Determining the Last Digit of Large Numbers

# Determining the Last Digit of Large Numbers

Often times it is of great interest to determine the last digit of a very large number. We will now develop a rather simple method involving congruences for doing such.
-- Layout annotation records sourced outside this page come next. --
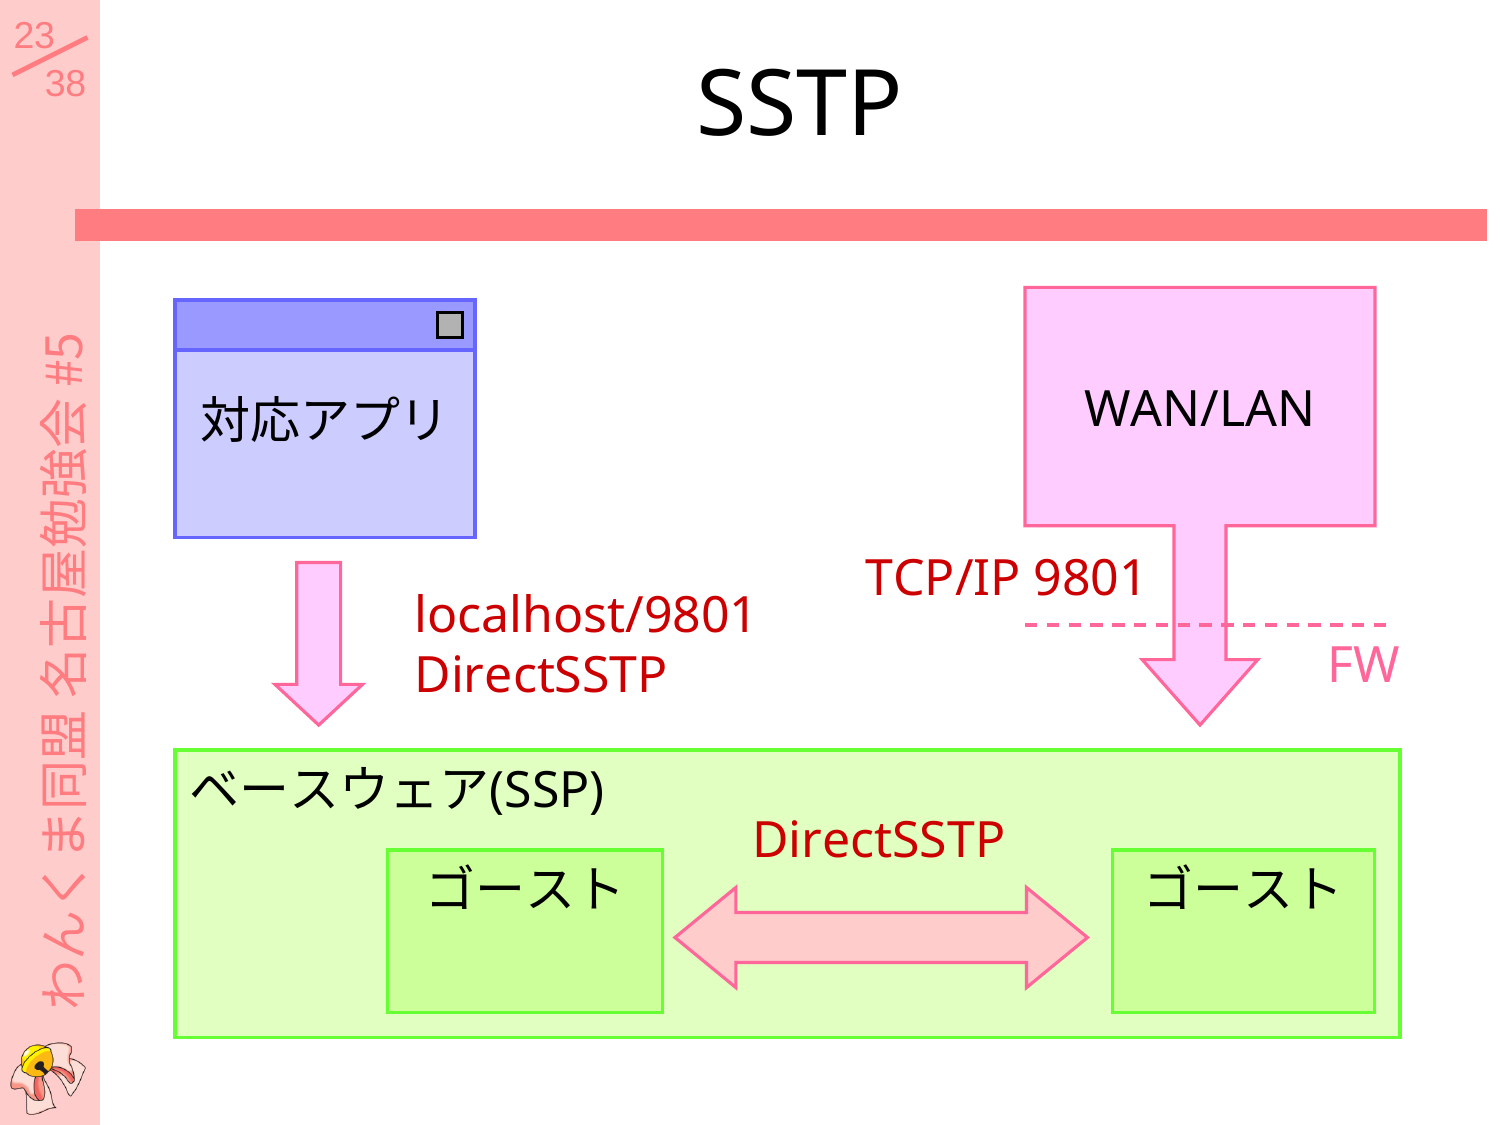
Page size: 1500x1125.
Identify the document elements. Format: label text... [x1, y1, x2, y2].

picture [10, 1042, 86, 1115]
text_box DirectSSTP [737, 799, 1075, 876]
text_box [274, 562, 363, 726]
text_box ゴースト [1112, 849, 1375, 1013]
text_box ゴースト [387, 849, 663, 1013]
text_box TCP/IP 9801 [787, 537, 1163, 613]
text_box [174, 299, 475, 350]
text_box localhost/9801 DirectSSTP [399, 574, 813, 711]
text_box ベースウェア(SSP) [174, 750, 1401, 1038]
text_box FW [1312, 624, 1438, 701]
text_box [674, 887, 1088, 988]
title SSTP [125, 0, 1476, 226]
text_box 対応アプリ [174, 350, 475, 538]
text_box WAN/LAN [1025, 287, 1376, 726]
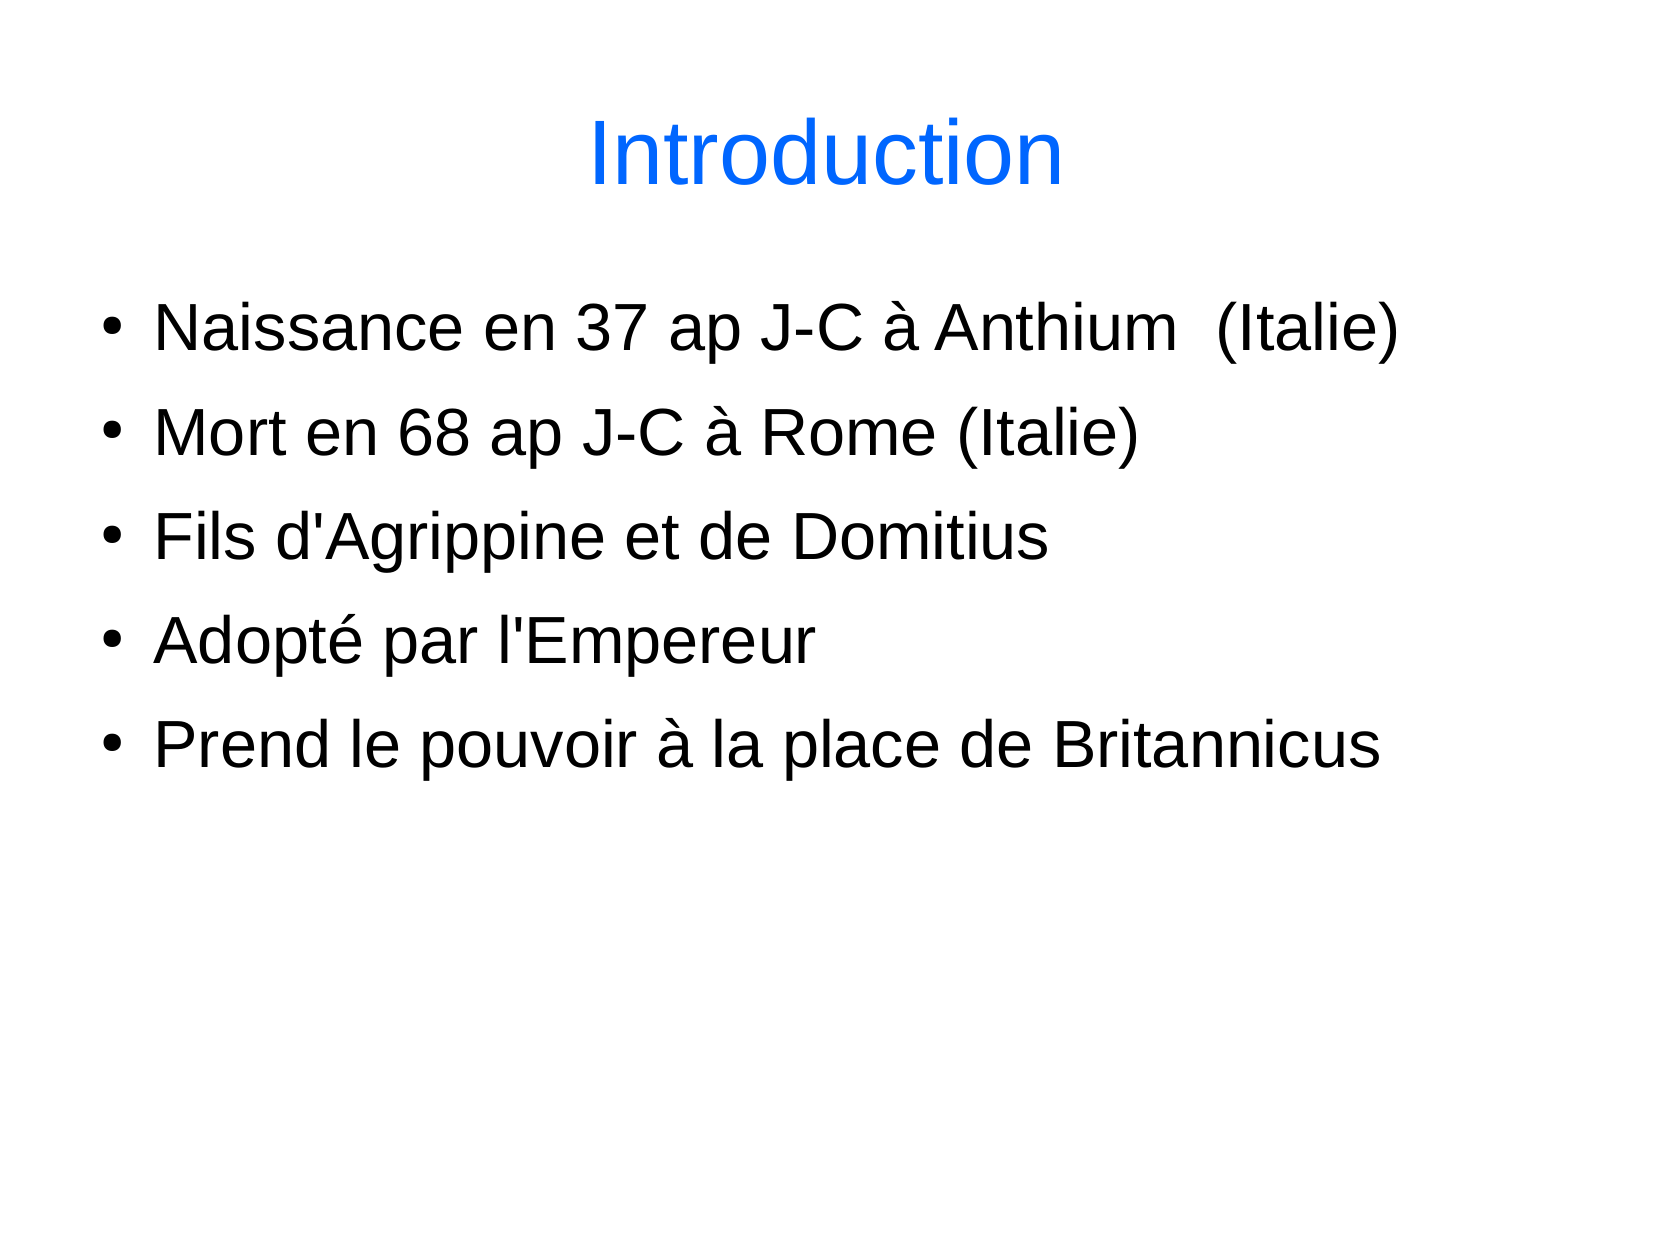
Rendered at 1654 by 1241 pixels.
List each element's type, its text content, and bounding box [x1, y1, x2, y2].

list Naissance en 37 ap J-C à Anthium (Italie) Mort en 68 ap J-C à Rome (Italie) Fils d'Agrippine et de Domitius Adopté par l'Empereur Prend le pouvoir à la place de Britannicus [82, 290, 1571, 1109]
title Introduction [82, 49, 1571, 257]
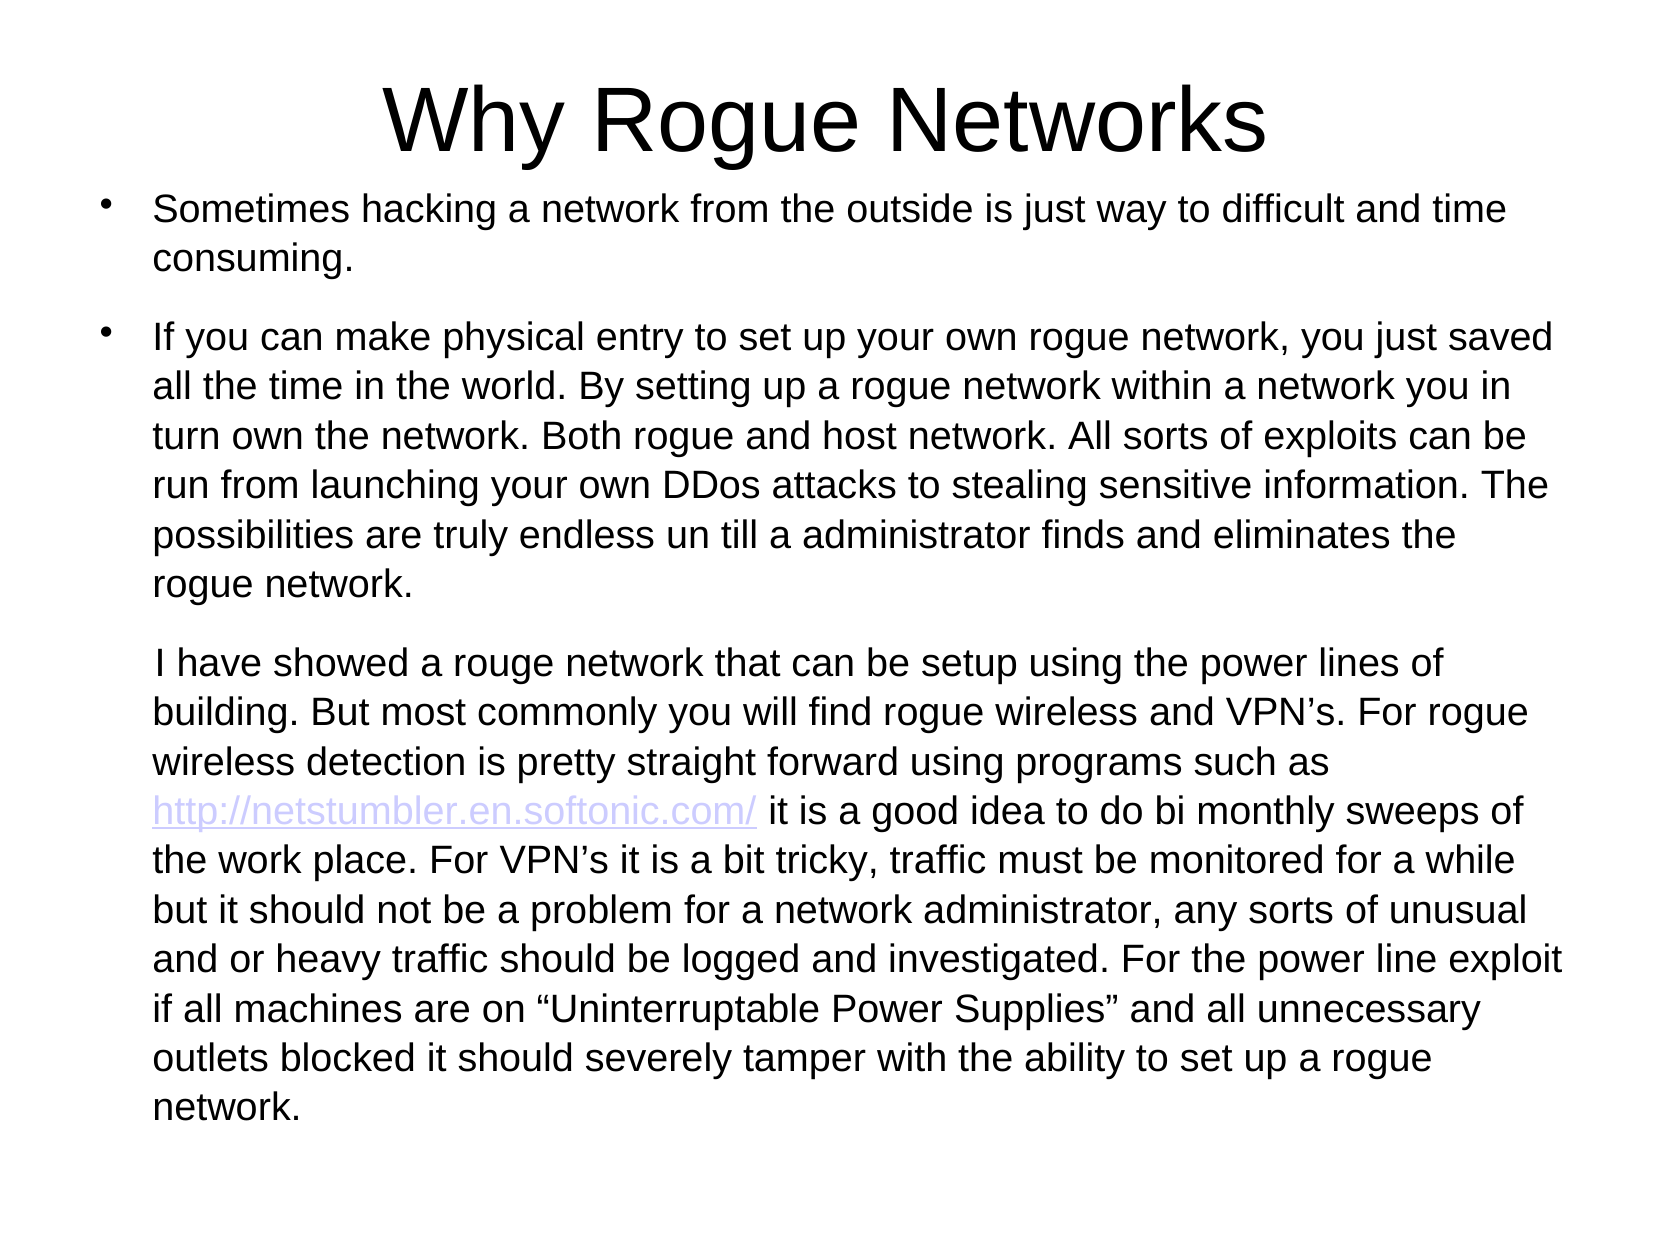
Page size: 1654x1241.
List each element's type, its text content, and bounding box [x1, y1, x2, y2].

text_box Sometimes hacking a network from the outside is just way to difficult and time consuming. If you can make physical entry to set up your own rogue network, you just saved all the time in the world. By setting up a rogue network within a network you in turn own the network. Both rogue and host network. All sorts of exploits can be run from launching your own DDos attacks to stealing sensitive information. The possibilities are truly endless un till a administrator finds and eliminates the rogue network. I have showed a rouge network that can be setup using the power lines of building. But most commonly you will find rogue wireless and VPN’s. For rogue wireless detection is pretty straight forward using programs such as http://netstumbler.en.softonic.com/ it is a good idea to do bi monthly sweeps of the work place. For VPN’s it is a bit tricky, traffic must be monitored for a while but it should not be a problem for a network administrator, any sorts of unusual and or heavy traffic should be logged and investigated. For the power line exploit if all machines are on “Uninterruptable Power Supplies” and all unnecessary outlets blocked it should severely tamper with the ability to set up a rogue network. [82, 180, 1570, 1210]
text_box Why Rogue Networks [82, 0, 1570, 180]
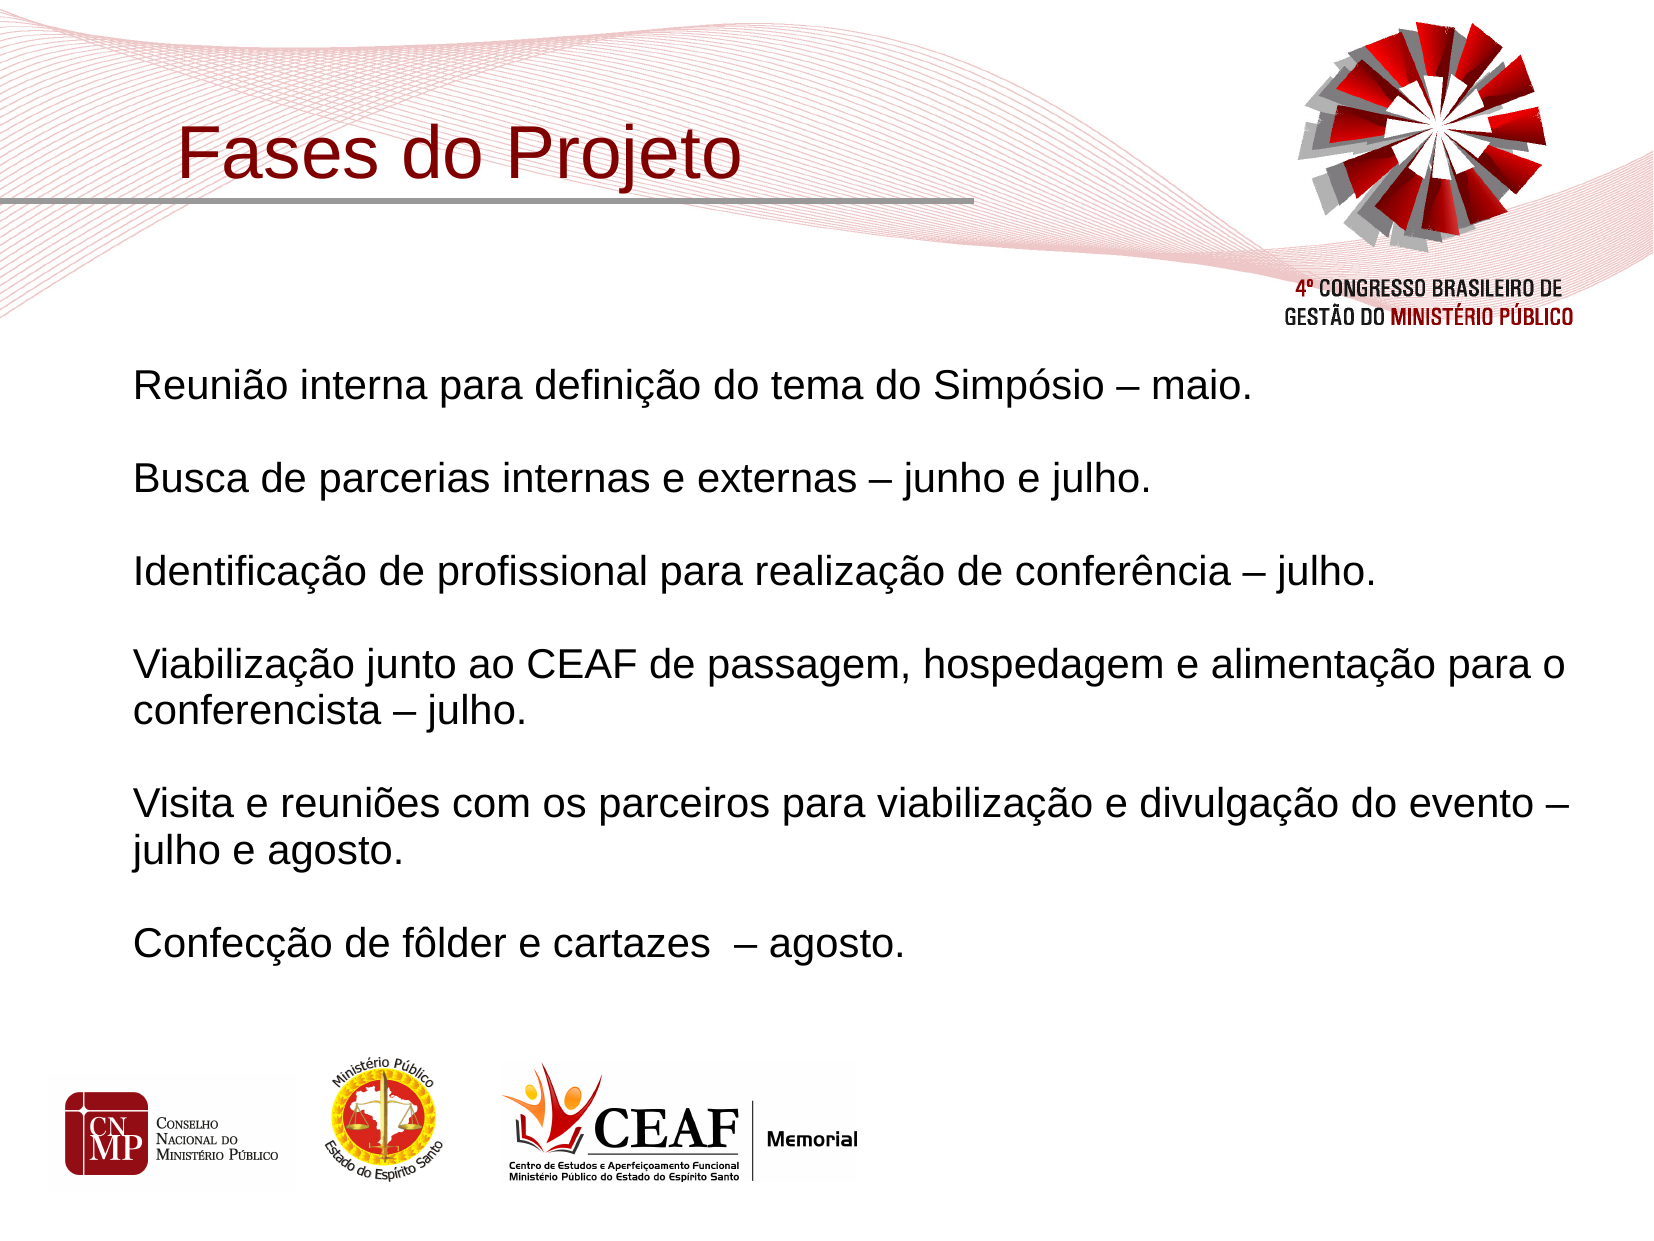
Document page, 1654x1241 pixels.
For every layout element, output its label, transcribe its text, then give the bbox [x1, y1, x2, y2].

text_box Reunião interna para definição do tema do Simpósio – maio. Busca de parcerias internas e externas – junho e julho. Identificação de profissional para realização de conferência – julho. Viabilização junto ao CEAF de passagem, hospedagem e alimentação para o conferencista – julho. Visita e reuniões com os parceiros para viabilização e divulgação do evento – julho e agosto. Confecção de fôlder e cartazes – agosto. [118, 354, 1595, 1150]
picture [0, 9, 1654, 325]
picture [501, 1062, 857, 1182]
picture [47, 1074, 296, 1193]
picture [324, 1057, 443, 1182]
text_box Fases do Projeto [0, 88, 975, 206]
Theorem 1: Let $n \in \mathbb{N}$ where $n = d_0 \cdot 10^0 + d_1 \cdot 10^1 + ... + d_k \cdot 10^k$ is the digit representation of $n$. Then $n \equiv d_0 \pmod {10}$, i.e., the last digit of $n$ is congruent to $n$ modulo $10$. |

**Proof:**Let $n \in \mathbb{N}$ and let $n = d_0 \cdot 10^0 + d_1 \cdot 10^1 + ... + d_k \cdot 10^k$. Then:

\begin{align} \quad n & \equiv (d_0 \cdot 10^0 + d_1 \cdot 10^1 + ... + d_k \cdot 10^k) \pmod {10} \\ \quad n & \equiv (d_0 \cdot (1) + d_1 \cdot 0 + ... + d_k \cdot 0) \pmod {10} \\ \quad n & \equiv d_0 \pmod {10} \quad \blacksquare \end{align}

Let's now look at a couple of examples of determining the last digit of a large number.

# Example 1

**Determine the last digit of $3^{347}$.**

We will use properties of congruences to solve this problem. We have that:

(2)\begin{align} \quad 3^{347} \equiv 3^{4(86)+3} \equiv (3^4)^{86} (3)^3 \equiv (81)^{86} (27) \equiv (1)^{86} (7) \equiv 7 \pmod {10} \end{align}

So the last digit of $3^{347}$ is $7$.

## Example 2

**Determine the last digit of $4^{210}$.**

Once again, by using the properties of congruences we have that:

(3)\begin{align} \quad 4^{30} \equiv 4^{3(10)} \equiv (4^3)^{10} \equiv (64)^{10} \equiv 4^{10} \equiv 4^{2(5)} \equiv (16)^{6} \equiv 6^5 \equiv 7776 \equiv 6 \pmod {10} \end{align}

So the last digit of $4^{30}$ is $6$.